With declining birth rates in the west, wouldn't it also make sense that Big Diaper is increasing prices and expanding into luxury products while unit sales go down? Expanding into products for the elderly, like incontinence, would also make sense, or perhaps expanding products into more countries (I don't know the global reach of say Pampers). I know it's not the same thing as enshitification, and I don't know if the diaper industry is even vulnerable to enshitification, but it would be such a nice play on words if the diaper industry had enshitification.

matthewaveryusa

All our kids were trained between 2-3 y.o, with overnight 3-4 (boys take longer (¬_¬)) honestly diapers isn't even a cost factor. When daycare is 2500-3000/month those first 3 years, diapers are picking up pennies in front of a steam roller.

perks_12

I know the Hustle is a Hubspot content factory, but I got to admit they've been capturing more and more of my reading and (YouTube) watch time recently.
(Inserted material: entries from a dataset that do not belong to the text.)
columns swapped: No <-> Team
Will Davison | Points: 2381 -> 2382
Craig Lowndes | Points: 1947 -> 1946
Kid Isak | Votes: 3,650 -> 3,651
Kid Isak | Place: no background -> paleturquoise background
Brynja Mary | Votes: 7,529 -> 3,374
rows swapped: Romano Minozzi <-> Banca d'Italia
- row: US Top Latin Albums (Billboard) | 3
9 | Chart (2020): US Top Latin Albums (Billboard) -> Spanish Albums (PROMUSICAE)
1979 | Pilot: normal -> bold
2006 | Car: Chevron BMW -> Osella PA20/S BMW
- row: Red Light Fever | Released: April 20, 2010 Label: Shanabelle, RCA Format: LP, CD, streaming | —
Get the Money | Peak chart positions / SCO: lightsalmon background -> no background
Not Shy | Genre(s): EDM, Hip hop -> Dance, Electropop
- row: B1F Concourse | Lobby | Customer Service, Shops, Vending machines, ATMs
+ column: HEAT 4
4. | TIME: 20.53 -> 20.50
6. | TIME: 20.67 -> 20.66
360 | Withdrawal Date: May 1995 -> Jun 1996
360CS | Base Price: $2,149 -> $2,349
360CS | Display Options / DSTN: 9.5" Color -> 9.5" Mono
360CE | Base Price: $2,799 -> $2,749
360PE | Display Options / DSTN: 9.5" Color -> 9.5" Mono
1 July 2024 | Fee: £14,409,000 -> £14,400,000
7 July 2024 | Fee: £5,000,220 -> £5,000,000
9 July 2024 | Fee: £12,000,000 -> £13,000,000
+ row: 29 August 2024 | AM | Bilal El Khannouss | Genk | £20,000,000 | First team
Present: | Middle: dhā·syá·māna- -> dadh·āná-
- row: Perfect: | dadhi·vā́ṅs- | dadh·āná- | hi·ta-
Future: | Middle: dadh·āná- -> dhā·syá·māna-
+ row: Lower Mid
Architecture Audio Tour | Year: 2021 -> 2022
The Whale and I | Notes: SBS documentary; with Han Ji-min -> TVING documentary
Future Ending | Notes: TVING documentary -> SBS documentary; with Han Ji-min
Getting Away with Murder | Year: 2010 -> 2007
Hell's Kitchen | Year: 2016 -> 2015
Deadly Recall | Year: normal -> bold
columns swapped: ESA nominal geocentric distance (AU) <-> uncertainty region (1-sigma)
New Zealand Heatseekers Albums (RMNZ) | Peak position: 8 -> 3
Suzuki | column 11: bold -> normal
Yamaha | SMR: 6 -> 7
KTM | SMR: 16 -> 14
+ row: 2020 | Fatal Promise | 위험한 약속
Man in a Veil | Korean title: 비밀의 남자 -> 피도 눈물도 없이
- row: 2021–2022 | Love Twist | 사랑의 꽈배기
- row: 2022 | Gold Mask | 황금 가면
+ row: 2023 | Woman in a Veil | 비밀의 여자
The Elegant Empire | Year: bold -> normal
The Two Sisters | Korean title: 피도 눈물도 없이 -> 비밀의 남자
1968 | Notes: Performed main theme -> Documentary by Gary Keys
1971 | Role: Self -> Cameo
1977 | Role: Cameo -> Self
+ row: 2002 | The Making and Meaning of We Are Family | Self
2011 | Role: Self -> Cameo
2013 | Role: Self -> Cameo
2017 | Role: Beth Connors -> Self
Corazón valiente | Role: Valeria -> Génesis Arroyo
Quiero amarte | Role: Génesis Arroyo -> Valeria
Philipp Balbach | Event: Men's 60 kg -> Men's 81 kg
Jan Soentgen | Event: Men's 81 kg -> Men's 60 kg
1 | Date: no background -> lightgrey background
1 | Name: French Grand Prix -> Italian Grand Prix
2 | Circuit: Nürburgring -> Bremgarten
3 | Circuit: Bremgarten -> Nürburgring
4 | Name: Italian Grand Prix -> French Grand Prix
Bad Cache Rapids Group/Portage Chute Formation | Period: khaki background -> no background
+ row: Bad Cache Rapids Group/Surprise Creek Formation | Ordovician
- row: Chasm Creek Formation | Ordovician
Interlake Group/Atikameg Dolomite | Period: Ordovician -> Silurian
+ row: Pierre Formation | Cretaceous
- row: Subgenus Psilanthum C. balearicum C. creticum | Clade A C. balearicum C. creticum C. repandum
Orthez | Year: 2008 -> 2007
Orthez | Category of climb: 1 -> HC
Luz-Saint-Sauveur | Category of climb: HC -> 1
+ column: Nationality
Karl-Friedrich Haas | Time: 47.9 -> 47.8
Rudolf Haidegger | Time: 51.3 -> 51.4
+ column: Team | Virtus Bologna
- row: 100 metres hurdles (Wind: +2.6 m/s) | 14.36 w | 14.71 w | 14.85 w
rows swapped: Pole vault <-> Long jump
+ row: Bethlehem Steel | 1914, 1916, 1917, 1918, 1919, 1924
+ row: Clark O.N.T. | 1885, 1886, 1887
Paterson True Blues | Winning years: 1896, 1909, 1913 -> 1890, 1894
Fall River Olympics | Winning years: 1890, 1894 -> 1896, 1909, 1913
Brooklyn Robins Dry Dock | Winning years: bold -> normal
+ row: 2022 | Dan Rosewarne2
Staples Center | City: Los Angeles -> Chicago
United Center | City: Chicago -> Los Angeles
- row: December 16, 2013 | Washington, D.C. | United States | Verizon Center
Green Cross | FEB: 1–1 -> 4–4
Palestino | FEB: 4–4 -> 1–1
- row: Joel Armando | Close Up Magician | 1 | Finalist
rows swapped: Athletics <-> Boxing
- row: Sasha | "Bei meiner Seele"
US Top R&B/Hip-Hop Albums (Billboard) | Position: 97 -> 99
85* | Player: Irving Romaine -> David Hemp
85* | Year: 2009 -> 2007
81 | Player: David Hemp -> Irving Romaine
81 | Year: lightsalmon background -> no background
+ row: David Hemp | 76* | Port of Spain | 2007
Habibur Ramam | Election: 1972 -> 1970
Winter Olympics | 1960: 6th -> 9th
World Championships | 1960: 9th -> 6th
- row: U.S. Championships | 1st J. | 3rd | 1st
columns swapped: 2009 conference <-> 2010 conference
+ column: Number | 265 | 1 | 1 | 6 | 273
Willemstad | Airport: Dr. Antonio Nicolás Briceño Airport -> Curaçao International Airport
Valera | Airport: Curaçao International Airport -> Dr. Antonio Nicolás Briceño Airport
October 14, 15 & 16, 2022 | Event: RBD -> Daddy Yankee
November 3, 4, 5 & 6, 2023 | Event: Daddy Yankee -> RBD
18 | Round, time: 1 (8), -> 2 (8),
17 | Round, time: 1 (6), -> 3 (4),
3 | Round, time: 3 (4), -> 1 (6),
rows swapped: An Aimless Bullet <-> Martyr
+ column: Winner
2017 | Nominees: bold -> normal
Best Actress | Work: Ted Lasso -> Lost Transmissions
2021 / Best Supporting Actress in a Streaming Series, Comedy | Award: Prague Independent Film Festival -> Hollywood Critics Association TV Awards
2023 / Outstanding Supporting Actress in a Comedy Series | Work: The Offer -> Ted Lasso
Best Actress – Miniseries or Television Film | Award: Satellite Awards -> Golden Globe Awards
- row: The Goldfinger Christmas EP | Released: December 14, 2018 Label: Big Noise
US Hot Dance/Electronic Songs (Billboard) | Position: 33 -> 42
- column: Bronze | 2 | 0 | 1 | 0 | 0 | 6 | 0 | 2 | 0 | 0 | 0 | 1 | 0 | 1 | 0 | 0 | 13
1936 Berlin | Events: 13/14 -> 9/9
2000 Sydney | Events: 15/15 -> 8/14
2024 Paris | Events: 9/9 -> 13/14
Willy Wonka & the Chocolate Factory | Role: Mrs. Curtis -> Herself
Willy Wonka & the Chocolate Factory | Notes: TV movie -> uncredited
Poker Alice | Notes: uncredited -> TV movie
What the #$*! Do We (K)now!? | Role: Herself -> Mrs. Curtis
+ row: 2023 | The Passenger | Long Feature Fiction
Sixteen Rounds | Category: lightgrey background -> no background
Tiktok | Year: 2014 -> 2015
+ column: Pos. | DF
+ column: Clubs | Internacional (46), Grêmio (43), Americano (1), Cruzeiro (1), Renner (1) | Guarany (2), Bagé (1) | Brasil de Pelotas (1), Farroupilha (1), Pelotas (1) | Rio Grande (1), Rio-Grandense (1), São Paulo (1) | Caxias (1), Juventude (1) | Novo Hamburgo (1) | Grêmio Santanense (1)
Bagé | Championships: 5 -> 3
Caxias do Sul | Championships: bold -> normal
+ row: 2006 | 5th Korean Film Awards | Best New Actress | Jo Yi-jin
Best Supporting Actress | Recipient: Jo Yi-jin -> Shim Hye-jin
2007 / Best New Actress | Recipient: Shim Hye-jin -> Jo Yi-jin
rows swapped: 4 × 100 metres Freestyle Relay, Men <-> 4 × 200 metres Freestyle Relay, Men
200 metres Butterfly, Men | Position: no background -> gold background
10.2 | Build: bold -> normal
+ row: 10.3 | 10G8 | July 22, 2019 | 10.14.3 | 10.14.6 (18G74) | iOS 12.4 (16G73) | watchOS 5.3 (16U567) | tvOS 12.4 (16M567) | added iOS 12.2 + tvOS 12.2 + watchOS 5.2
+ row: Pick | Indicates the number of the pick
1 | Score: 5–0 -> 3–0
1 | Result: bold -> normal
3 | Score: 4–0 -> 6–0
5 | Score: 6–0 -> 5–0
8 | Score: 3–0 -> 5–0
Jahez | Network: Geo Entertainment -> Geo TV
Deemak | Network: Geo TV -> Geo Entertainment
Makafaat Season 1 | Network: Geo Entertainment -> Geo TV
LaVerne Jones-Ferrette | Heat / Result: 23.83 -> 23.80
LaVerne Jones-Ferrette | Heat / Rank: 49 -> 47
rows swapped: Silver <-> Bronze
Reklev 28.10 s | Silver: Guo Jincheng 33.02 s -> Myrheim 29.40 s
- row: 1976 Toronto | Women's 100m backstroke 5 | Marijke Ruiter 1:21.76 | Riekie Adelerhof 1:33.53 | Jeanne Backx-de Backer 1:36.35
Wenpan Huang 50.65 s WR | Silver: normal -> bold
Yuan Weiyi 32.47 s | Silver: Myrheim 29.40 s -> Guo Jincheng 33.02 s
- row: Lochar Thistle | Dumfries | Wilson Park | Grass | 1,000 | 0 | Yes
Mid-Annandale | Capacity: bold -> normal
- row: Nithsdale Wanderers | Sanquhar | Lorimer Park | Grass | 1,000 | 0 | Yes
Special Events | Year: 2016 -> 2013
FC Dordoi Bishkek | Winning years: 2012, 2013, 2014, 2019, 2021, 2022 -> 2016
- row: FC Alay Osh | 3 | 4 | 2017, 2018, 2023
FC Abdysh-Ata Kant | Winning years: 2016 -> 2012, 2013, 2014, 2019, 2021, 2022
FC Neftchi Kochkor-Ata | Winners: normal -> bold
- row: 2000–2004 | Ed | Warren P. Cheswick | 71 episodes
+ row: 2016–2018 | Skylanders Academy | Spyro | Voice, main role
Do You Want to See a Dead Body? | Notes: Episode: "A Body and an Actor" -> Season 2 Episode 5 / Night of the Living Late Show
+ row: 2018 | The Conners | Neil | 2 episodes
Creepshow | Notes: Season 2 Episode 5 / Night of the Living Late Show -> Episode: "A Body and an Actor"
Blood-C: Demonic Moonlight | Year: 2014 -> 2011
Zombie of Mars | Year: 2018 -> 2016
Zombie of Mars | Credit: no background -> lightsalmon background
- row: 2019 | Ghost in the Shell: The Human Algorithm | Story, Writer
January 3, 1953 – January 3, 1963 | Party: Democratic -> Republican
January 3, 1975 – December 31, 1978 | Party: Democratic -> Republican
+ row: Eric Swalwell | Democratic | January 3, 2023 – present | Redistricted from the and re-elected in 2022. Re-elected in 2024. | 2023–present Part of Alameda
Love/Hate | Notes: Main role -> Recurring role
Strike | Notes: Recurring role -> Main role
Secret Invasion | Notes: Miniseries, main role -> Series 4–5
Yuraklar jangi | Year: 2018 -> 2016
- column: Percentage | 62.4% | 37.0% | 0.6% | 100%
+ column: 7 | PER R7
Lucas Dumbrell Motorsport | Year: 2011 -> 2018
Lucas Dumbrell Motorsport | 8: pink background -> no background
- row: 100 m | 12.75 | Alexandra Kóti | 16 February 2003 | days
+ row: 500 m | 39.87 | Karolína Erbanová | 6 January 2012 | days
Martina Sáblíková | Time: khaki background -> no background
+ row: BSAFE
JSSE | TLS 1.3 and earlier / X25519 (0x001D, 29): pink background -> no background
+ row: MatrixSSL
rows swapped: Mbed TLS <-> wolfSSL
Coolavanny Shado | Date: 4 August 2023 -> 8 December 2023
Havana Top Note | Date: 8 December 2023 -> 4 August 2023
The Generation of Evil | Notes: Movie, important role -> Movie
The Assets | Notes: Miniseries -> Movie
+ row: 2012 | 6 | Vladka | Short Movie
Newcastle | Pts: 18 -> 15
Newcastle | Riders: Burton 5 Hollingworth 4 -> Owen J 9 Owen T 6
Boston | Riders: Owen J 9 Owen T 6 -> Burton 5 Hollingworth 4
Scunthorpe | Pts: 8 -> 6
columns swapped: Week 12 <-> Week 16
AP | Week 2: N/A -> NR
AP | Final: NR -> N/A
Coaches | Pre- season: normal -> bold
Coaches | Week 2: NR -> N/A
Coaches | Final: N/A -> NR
They have fascinating topics and seem to be researched very well.

nkrisc

Diapers are overall a tiny expense compared to what you’ll spend over the course of their childhood. It only lasts a few years and then you’ll never have to think about diapers again (at least until the next kid). Just do whatever is easiest and keeps you sane. There are bigger things to worry about. My oldest was trained at 3 years, and my youngest at 18 months. The oldest only trained for a week, and the youngest trained for almost year.

lostmsu

My wife tried early teaching and cloth diapers with the first one, but with the second one we just use regular diapers. IMO early toilet training is just wishful thinking combined with confirmation bias. If you are trying it and it is going hard... just don't, you are not doing anything wrong, you've been just misled. Just wait until your child can consistently follow instructions and does so willingly for important matters. Otherwise the result is as expected.

stackedinserter

> More recent studies and surveys, tell us that the average age for starting toilet training is ~21 months. The way they raise kids in NA was one of the cultural shocks for us. 6yo kids in strollers. Parents never walk with their babies outside. Well, baby pram is not even a thing here. Diapers until age of 3 or 4. Overall hygiene/cleanness doesn't exist. It's ok to pour frootloops in a dirty tray and let the child eat it with their dirty hands. Kids' clothes are forever dirty. It's ok to send your kid to school/daycare with holes in their socks. School assembly? Let kids sit on the gym floor for an hour. Field trip - kids sit on the ground. I'm not surprised society is so mentally unwell here.

sfpotter

Cloth diapers are good. We used them for our last kid with a diaper service and are going to do it again washing them ourselves with our next who is due at the end of the month. Regular diapers are useful to have either way. But cloth diapers are obviously much better for the environment and if they're an option for you, you should consider them. Not a hard concept, not worth a big discussion.

jsmith99

The big difference is that 'real' nappies become extremely uncomfortable when wet (child immediately cries to be changed) so toddlers get a strong incentive to stop wetting whereas with modern disposables they barely even notice when they wee.

newsclues

As long as people are consistent being ecologically responsible seems great. When people tell me I need to use paper straws but they can use disposable diapers, it makes the logic in my brain meltdown

cm2012

"Big diaper" has made basically every form if diaper 80% cheaper compared to 30 years ago, also.